Turmeric has healing, antioxidant and anti-inflammatory properties and is easily available in the UAE, so it could be time to add it to your skincare regime
Face value: The magical properties of turmeric
I scoffed the first time I read that turmeric lattes were a thing. The hipster version of the “haldi doodh” that most Indian children (and adults) are forced to gulp down when they are sick has gone mainstream, and it is perplexing to me that anyone would want to drink one voluntarily. But that’s the trend now, isn’t it? Adopt a superfood from a particular culture and call it the next big thing – we’ve done it with avocados, kale, quinoa, coconut oil, and now the golden spice.
However, while I baulk at the thought of drinking turmeric, I am a huge proponent of its use in skincare regimes. So what makes this spice so special? It has healing, antioxidant and anti-inflammatory properties, as well as a component called curcumin, which helps treat spots and minimise damage caused by UV rays.

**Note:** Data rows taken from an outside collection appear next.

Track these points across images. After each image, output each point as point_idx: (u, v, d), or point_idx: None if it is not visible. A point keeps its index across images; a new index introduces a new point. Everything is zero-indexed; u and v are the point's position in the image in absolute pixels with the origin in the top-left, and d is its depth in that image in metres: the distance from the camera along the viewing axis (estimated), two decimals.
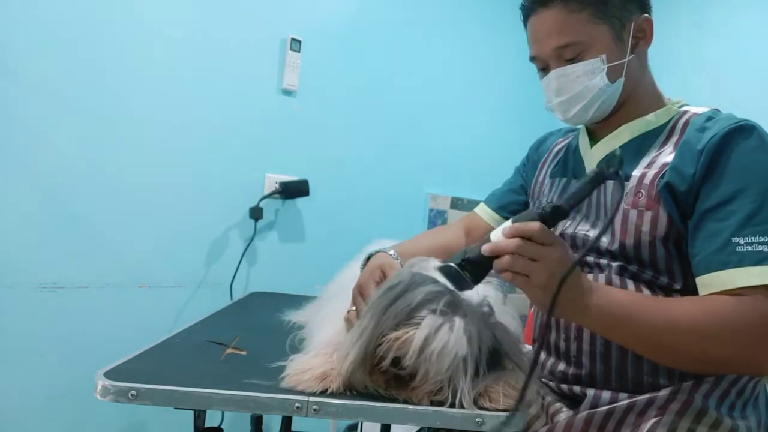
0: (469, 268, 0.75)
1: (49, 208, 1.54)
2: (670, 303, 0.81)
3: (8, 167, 1.48)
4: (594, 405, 0.87)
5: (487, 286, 0.88)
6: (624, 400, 0.84)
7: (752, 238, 0.77)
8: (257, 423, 1.73)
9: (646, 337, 0.78)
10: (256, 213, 1.87)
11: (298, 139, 1.99)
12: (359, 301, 0.90)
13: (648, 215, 0.86)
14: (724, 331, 0.76)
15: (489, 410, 0.71)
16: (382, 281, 0.89)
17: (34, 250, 1.52)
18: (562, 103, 0.95)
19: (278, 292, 1.74)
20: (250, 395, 0.71)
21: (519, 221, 0.75)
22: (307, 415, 0.70)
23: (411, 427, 0.82)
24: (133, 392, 0.70)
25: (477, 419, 0.70)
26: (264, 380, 0.76)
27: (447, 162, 2.40)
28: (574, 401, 0.92)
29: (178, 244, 1.76)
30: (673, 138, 0.90)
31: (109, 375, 0.73)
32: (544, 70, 0.97)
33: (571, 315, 0.81)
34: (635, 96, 0.95)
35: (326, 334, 0.89)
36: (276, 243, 1.97)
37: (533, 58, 0.98)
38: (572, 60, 0.92)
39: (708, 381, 0.82)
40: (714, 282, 0.79)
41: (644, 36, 0.94)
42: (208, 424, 0.96)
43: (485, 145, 2.52)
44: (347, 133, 2.11)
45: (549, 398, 0.96)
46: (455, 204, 2.42)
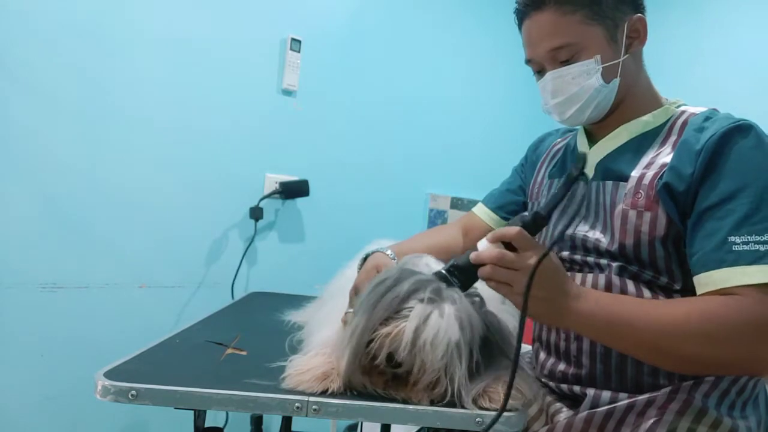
0: (457, 274, 0.78)
1: (49, 208, 1.54)
2: (659, 305, 0.81)
3: (8, 167, 1.48)
4: (594, 405, 0.87)
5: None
6: (624, 400, 0.84)
7: (749, 237, 0.77)
8: (257, 423, 1.73)
9: (635, 340, 0.78)
10: (256, 213, 1.87)
11: (298, 139, 1.99)
12: (356, 301, 0.90)
13: (647, 216, 0.86)
14: (714, 331, 0.75)
15: (489, 410, 0.71)
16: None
17: (34, 251, 1.52)
18: (559, 104, 0.96)
19: (278, 292, 1.74)
20: (250, 395, 0.71)
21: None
22: (307, 415, 0.70)
23: (411, 427, 0.82)
24: (133, 392, 0.70)
25: (477, 419, 0.70)
26: (264, 380, 0.76)
27: (447, 162, 2.40)
28: (574, 401, 0.92)
29: (178, 244, 1.76)
30: (672, 138, 0.90)
31: (109, 375, 0.73)
32: (540, 72, 0.98)
33: (559, 321, 0.81)
34: (632, 96, 0.96)
35: (325, 334, 0.89)
36: (276, 243, 1.97)
37: (529, 61, 0.99)
38: (567, 62, 0.92)
39: (708, 380, 0.82)
40: (709, 281, 0.79)
41: (638, 36, 0.94)
42: (209, 424, 0.96)
43: (485, 145, 2.52)
44: (347, 133, 2.11)
45: (549, 398, 0.96)
46: (455, 204, 2.42)
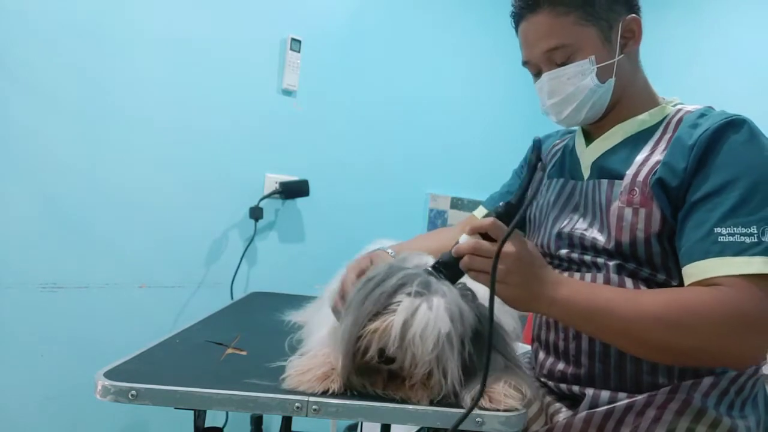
0: (443, 270, 0.79)
1: (49, 208, 1.54)
2: (640, 294, 0.82)
3: (8, 167, 1.48)
4: (593, 405, 0.87)
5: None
6: (623, 399, 0.84)
7: (734, 229, 0.77)
8: (257, 423, 1.73)
9: (614, 328, 0.78)
10: (256, 213, 1.87)
11: (298, 139, 1.99)
12: (343, 281, 0.91)
13: (642, 212, 0.86)
14: (691, 320, 0.74)
15: (489, 410, 0.71)
16: (367, 269, 0.90)
17: (34, 250, 1.52)
18: (555, 104, 0.97)
19: (278, 292, 1.74)
20: (250, 395, 0.71)
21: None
22: (307, 415, 0.70)
23: (411, 427, 0.82)
24: (133, 392, 0.70)
25: (477, 419, 0.70)
26: (264, 380, 0.76)
27: (447, 162, 2.40)
28: (573, 401, 0.92)
29: (178, 244, 1.76)
30: (667, 136, 0.91)
31: (109, 375, 0.73)
32: (537, 74, 0.99)
33: (536, 307, 0.81)
34: (628, 95, 0.96)
35: (325, 333, 0.89)
36: (276, 243, 1.97)
37: (526, 63, 1.00)
38: (563, 63, 0.93)
39: (707, 380, 0.82)
40: (694, 272, 0.79)
41: (633, 36, 0.94)
42: (210, 424, 0.96)
43: (485, 145, 2.52)
44: (347, 133, 2.11)
45: (548, 398, 0.96)
46: (455, 204, 2.42)
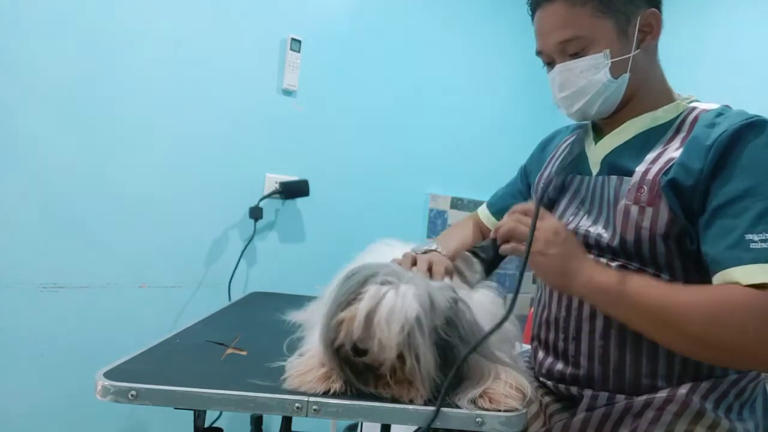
0: (480, 253, 0.84)
1: (49, 208, 1.54)
2: (677, 285, 0.81)
3: (8, 167, 1.48)
4: (591, 406, 0.87)
5: (487, 290, 0.89)
6: (621, 401, 0.84)
7: (766, 235, 0.75)
8: (257, 423, 1.73)
9: (651, 316, 0.76)
10: (256, 213, 1.87)
11: (298, 139, 1.99)
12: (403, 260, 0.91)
13: (649, 211, 0.84)
14: (734, 317, 0.73)
15: (489, 410, 0.71)
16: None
17: (34, 250, 1.52)
18: (566, 98, 0.95)
19: (278, 292, 1.74)
20: (250, 395, 0.71)
21: None
22: (307, 415, 0.70)
23: (411, 427, 0.82)
24: (133, 392, 0.70)
25: (477, 419, 0.70)
26: (264, 380, 0.76)
27: (447, 162, 2.40)
28: (571, 402, 0.92)
29: (178, 244, 1.76)
30: (681, 134, 0.88)
31: (109, 375, 0.73)
32: (550, 64, 0.97)
33: (573, 283, 0.80)
34: (643, 91, 0.94)
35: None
36: (276, 243, 1.97)
37: (539, 53, 0.97)
38: (576, 55, 0.91)
39: (706, 383, 0.82)
40: (728, 279, 0.76)
41: (651, 30, 0.91)
42: (210, 424, 0.96)
43: (485, 145, 2.52)
44: (347, 133, 2.11)
45: (547, 398, 0.96)
46: (455, 204, 2.42)
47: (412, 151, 2.29)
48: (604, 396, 0.86)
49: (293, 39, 1.93)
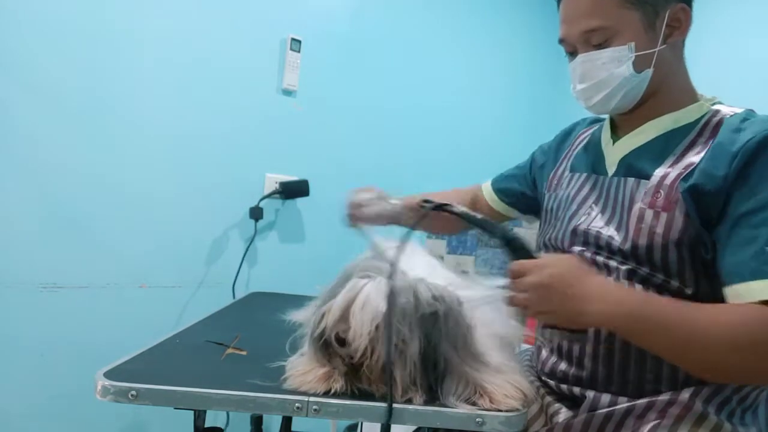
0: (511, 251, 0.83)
1: (49, 208, 1.54)
2: (698, 310, 0.76)
3: (8, 167, 1.48)
4: (593, 407, 0.86)
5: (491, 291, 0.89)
6: (624, 403, 0.84)
7: None
8: (257, 423, 1.73)
9: (672, 348, 0.75)
10: (256, 213, 1.87)
11: (298, 139, 1.98)
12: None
13: (663, 217, 0.82)
14: (754, 339, 0.71)
15: (489, 410, 0.71)
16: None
17: (34, 250, 1.52)
18: (585, 89, 0.91)
19: (278, 292, 1.74)
20: (250, 395, 0.71)
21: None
22: (307, 415, 0.70)
23: (411, 427, 0.82)
24: (133, 392, 0.70)
25: (477, 419, 0.70)
26: (264, 380, 0.76)
27: (447, 162, 2.40)
28: (573, 402, 0.92)
29: (179, 244, 1.75)
30: (703, 138, 0.85)
31: (109, 375, 0.73)
32: (572, 54, 0.94)
33: (588, 323, 0.80)
34: (666, 89, 0.90)
35: None
36: (276, 243, 1.97)
37: (562, 41, 0.94)
38: (600, 46, 0.88)
39: (709, 387, 0.82)
40: (746, 292, 0.74)
41: (679, 26, 0.88)
42: (211, 424, 0.96)
43: (486, 145, 2.52)
44: (347, 133, 2.11)
45: (548, 398, 0.95)
46: None
47: (412, 150, 2.29)
48: (606, 397, 0.86)
49: (293, 39, 1.92)
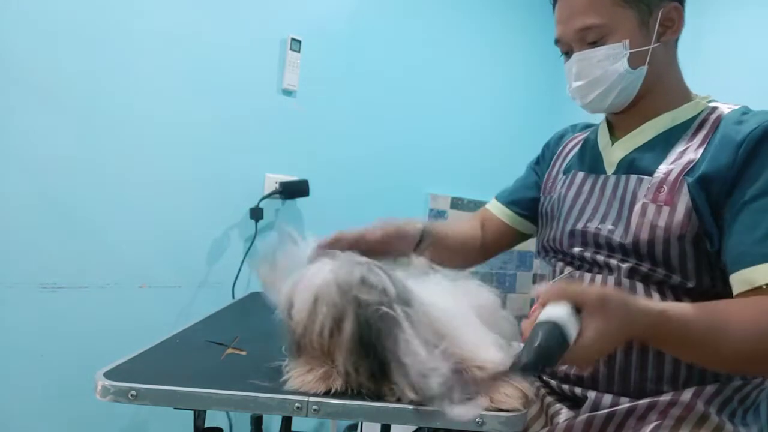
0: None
1: (49, 208, 1.54)
2: (717, 310, 0.75)
3: (8, 167, 1.48)
4: (594, 408, 0.86)
5: (481, 288, 0.87)
6: (625, 404, 0.83)
7: None
8: (257, 423, 1.73)
9: (701, 350, 0.74)
10: (256, 213, 1.87)
11: (298, 139, 1.99)
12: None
13: (665, 211, 0.83)
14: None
15: (490, 410, 0.71)
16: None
17: (34, 250, 1.52)
18: (581, 87, 0.93)
19: None
20: (250, 395, 0.71)
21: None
22: (307, 415, 0.70)
23: (411, 427, 0.82)
24: (133, 392, 0.70)
25: (477, 419, 0.70)
26: (264, 380, 0.76)
27: (447, 162, 2.40)
28: (574, 403, 0.92)
29: (179, 244, 1.76)
30: (702, 133, 0.87)
31: (109, 375, 0.73)
32: (568, 54, 0.95)
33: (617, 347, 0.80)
34: (660, 88, 0.92)
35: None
36: (276, 243, 1.97)
37: (557, 41, 0.96)
38: (595, 44, 0.90)
39: (710, 387, 0.82)
40: (753, 276, 0.74)
41: (672, 25, 0.90)
42: (212, 424, 0.96)
43: (486, 145, 2.52)
44: (347, 133, 2.11)
45: (549, 399, 0.95)
46: (455, 204, 2.42)
47: (412, 150, 2.29)
48: (608, 398, 0.86)
49: (293, 39, 1.93)
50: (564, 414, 0.90)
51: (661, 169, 0.86)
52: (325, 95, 2.04)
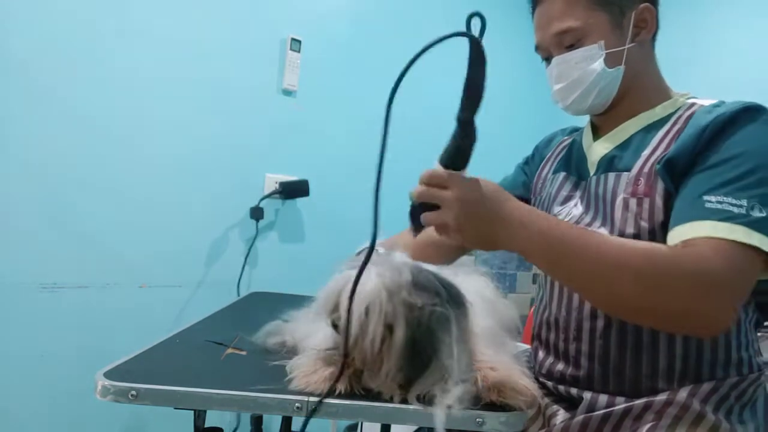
0: (413, 223, 0.84)
1: (49, 209, 1.54)
2: (610, 238, 0.78)
3: (8, 167, 1.48)
4: (590, 409, 0.86)
5: (480, 279, 0.89)
6: (621, 404, 0.84)
7: (723, 198, 0.75)
8: (257, 423, 1.73)
9: (582, 272, 0.75)
10: (256, 213, 1.87)
11: (298, 139, 1.99)
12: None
13: (646, 202, 0.85)
14: (655, 273, 0.72)
15: (497, 403, 0.71)
16: None
17: (34, 250, 1.52)
18: (562, 89, 0.96)
19: (278, 292, 1.74)
20: (250, 395, 0.71)
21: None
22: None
23: (410, 427, 0.82)
24: (133, 392, 0.70)
25: (477, 419, 0.70)
26: (264, 380, 0.76)
27: None
28: (571, 404, 0.92)
29: (179, 244, 1.76)
30: (677, 127, 0.89)
31: (109, 375, 0.73)
32: (548, 59, 0.99)
33: (503, 247, 0.79)
34: (639, 86, 0.95)
35: (324, 333, 0.89)
36: (276, 243, 1.97)
37: (537, 47, 1.00)
38: (572, 47, 0.93)
39: (706, 385, 0.82)
40: (675, 234, 0.77)
41: (646, 26, 0.93)
42: (212, 424, 0.96)
43: (485, 145, 2.51)
44: (347, 133, 2.11)
45: (546, 399, 0.95)
46: None
47: (412, 150, 2.29)
48: (603, 398, 0.86)
49: (293, 39, 1.93)
50: (561, 415, 0.90)
51: (636, 164, 0.89)
52: (325, 95, 2.04)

Indian brands such as Kama Ayurveda and Forest Essentials already offer soaps, face packs and scrubs featuring this elixir. I recently tried Kama Ayurveda’s latest release, the Suvarna Haldi Chandan Brightening Face Pack, and can confirm that it does exactly what it says on the box. It also has a very calming sandalwood-infused fragrance and, unlike some turmeric-based products, doesn’t leave the skin with a yellowish tint.
A number of international and indie brands are now also jumping on the turmeric bandwagon. Kiehl’s offers a turmeric and cranberry seed “energising, radiant and exfoliating” mask; Verso claims its Turmeric Booster Serum fights free radicals; Aveda’s Tulsara Wedding mask promises soft and supple skin; and even the famed Double Serum by Clarins lists turmeric as one of its ingredients. An indie brand called Alaffia has brought the goodness of this spice into its haircare range, while SW Basics offers a turmeric oil serum.
I find it odd that turmeric is only just gaining traction in the skincare industry, since I grew up hearing about the many beautifying powers of this spice. One of the most popular jingles in the 1980s and ’90s in India was for a cream called Vicco Turmeric, which claims to offer the goodness of turmeric to not only moisturise, but prevent acne, even skin tone, fade acne scars and rejuvenate the skin. It is still around and available in supermarkets in the UAE, if you fancy giving it a shot. Unfortunately, this cream didn’t do much for my teenage skin, but a self-mixed turmeric and sandalwood paste certainly helped in healing my acne. I used to apply a paste made from these two ingredients, mixed with a teaspoon of rose water, on a daily basis, and saw results within a couple of months.
One of the most popular ubtans – an ayurvedic term for a mix of natural ingredients used as a face and body mask – is a mix of turmeric with chickpea flour, honey and cream, which helps lighten, brighten, nourish and exfoliate. In fact, one of the ceremonies of a Hindu wedding involves friends and family applying turmeric onto the bride’s face and body, so she glows on her wedding day. The London-based Indian influencer, Kaushal Beauty, gave this ritual a bit of a modern makeover when she got married in Mexico earlier this year, and instead of using the traditional ubtan (which can tint the skin slightly) during her haldi ceremony, she had her guests smear some Kiehl’s Turmeric & Cranberry Seed Energising Radiance Mask on her instead.
The great news is you don’t really need to invest in expensive turmeric-laden creams in the UAE, since we have so much access to both organic powders and raw turmeric here. Mix a pinch in a bowl with some chilled yoghurt, honey and chickpea flour – ingredients you probably already have in your pantry. A word of warning, though: don’t overdo it. An extra pinch and your skin tone will go from golden glow to ridiculously yellow.